* DOCUMENT TEXT *
※

In addition, the order cites sections 600.4 through 600.10 as applying to the Special Counsel. Here are the highlights:
- 600.4(b) grants Mueller the ability to request that the Attorney General (or in this case Deputy AG Rosenstein) expand his jurisdiction “to investigate new matters that come to light in the course of his or her investigation.”
- 600.6 provides Mueller with broad independence: “the Special Counsel shall determine whether and to what extent to inform or consult with the Attorney General or others within the Department about the conduct of his or her duties and responsibilities.”
- 600.7 is the primary brake on Mueller’s actions, authorizing Deputy Attorney General Rosenstein to request an explanation of any individual step taken by the Counsel. Rosenstein is also granted sole authority to discipline the Counsel, or remove him for good cause.
- 600.8 requires the Mueller to report to Rosenstein annually, as well as notify him of “events in the course of his or her investigation in conformity with the Departmental guidelines with respect to Urgent Reports.”4
To sum up, Mueller can follow his investigation pretty much anywhere he can convince Rosenstein to approve, and can largely direct it as he sees fit, but he has to report to Rosenstein annually and whenever something “urgent” crops up, and Rosenstein can call him to account regarding specific actions he takes.
A quick trip to Wikipedia shows that while 28 C.F.R. § 600 only dates from 1999, drafted by Janet Reno’s Justice Department to take over from rules in the expiring Ethics in Government Act, Special Counsels have been appointed to investigate presidential administrations many times over the last two centuries, investigating everything from Warren Harding’s Teapot Dome scandal, to Whitewater under Bill Clinton, to the Valerie Plame affair under George W. Bush. Of approximately 30 Special Counsels, over 20 have been appointed just since 19785, and three were eventually fired, most famously Watergate Special Counsel Archibald Cox. As an indication of how long these investigations can last, and how far they can spread, Ken Starr’s investigation into Whitewater began in 1994, was handed off to Robert Ray in 1999, and was officially closed in 2003. This was a nine-year investigation whose only substantive finding was that the President lied under oath three years after the investigation began, about the existence of an extramarital affair which didn’t even begin until the second year of the investigation.
So, with all of this enabled by the CFR, how might the investigation play out? We obviously don’t what Mueller might find, but there are several factors that could affect how his efforts proceed:
- Mueller hits a dead end/paydirt: This is the simplest variable. If Mueller spends a year investigating and only discovers stupidity, bad luck, or individual venality in play, the entire investigation may come to an unceremonious end. On the other hand, any conclusive evidence that even a single member of the Trump campaign attempted to collude with the Russian government to influence the election could keep the investigation chugging along for years to come.
- The investigation expands: While Mueller’s initial investigation is limited to the events of the campaign and their influence on the election, his powers are such that if he finds concrete evidence of other illegality on the part of Trump or members of his administration (e.g. stronger evidence of: efforts of Trump’s extended family to profit from his presidency; violation of controls on classified information; conflicts of interest in setting policy and awarding of government contracts; conspiracy to hide mental or psychological incapacity of the President; etc.), they could be added to Mueller’s jurisdiction. Moreover, the longer the initial investigation lasts, the more likely any unrelated misdeed will get noticed. Again, remember Clinton was impeached over a misdeed that occurred three years after the start of the investigation which eventually reported it.

※

* MATERIAL SHOWN *
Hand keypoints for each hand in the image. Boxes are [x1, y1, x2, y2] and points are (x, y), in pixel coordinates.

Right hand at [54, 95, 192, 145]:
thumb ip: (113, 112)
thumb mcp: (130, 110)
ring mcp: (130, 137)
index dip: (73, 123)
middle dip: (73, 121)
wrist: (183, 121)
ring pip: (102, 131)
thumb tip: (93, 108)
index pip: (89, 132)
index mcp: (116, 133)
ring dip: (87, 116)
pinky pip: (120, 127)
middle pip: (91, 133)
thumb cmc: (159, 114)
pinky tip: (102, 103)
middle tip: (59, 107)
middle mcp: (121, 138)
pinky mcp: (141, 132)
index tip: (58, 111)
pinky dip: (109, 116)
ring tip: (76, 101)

※

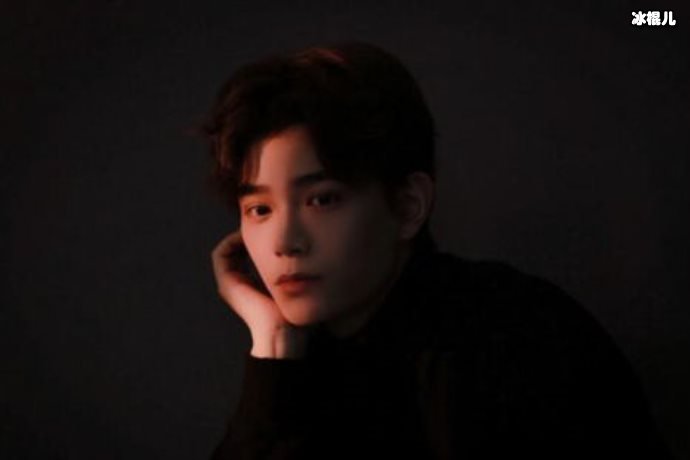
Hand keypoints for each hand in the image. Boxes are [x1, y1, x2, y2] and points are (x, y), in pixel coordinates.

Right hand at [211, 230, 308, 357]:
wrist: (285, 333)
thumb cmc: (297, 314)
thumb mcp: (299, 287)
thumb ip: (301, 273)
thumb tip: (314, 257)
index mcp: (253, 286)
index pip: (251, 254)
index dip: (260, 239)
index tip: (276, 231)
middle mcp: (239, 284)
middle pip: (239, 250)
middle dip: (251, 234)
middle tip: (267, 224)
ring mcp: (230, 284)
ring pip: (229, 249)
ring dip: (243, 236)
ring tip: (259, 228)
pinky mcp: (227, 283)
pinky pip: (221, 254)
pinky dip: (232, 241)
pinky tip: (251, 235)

※

* EXERCISE INSTRUCTIONS *
#1 According to the Special Counsel passage, which section is the primary brake on Mueller's actions?
#2 Please write the next part of the passage on the Mueller Special Counsel investigation, picking up after its last sentence.

* RESPONSES FOR EACH TASK *
#1 Section 600.7

#2
- The Trump administration tries to undermine the Special Prosecutor role: The CFR is simply the combined results of the formal rulemaking processes of all agencies in the federal government. It would certainly be possible for the administration to order a revision of the regulations governing the Special Prosecutor, possibly as part of a larger rewrite of Justice Department regulations intended to hide the change.
- The Trump administration tries to undermine Mueller in the role: Reuters has already reported that the administration may attempt to challenge Mueller’s investigation based on ethics regulations in the CFR that bar newly hired lawyers from investigating clients of their former employers. This would be a bit of Bizarro-logic, as the rule is motivated by possible bias in favor of the client, and the issue here is that Mueller’s former firm represents Jared Kushner. Based on this tactical choice, the administration will presumably leverage any other regulatory tools it can find to limit Mueller’s reach.
- The Trump administration replaces Mueller’s boss: Since the CFR grants the Attorney General direct authority over Mueller, this is an obvious target. A nice bank shot would be to replace Sessions with somebody without his Russia-related baggage, which would eliminate the recusal which gave Rosenstein the authority to appoint Mueller in the Attorney General’s stead, without targeting Rosenstein himself. This might even be a logical outcome of Mueller’s investigation if Sessions gets dragged far enough into it.
- Congress cuts off funding: While the CFR grants the Special Counsel broad authority in staffing and resources, Congress still controls the purse strings. It would not be unprecedented for them to try to cut off funding for a specific policy or project that they disapprove of, particularly if they can include the funding cutoff in an omnibus bill, or one that is otherwise likely to be passed without a detailed review due to either size or speed.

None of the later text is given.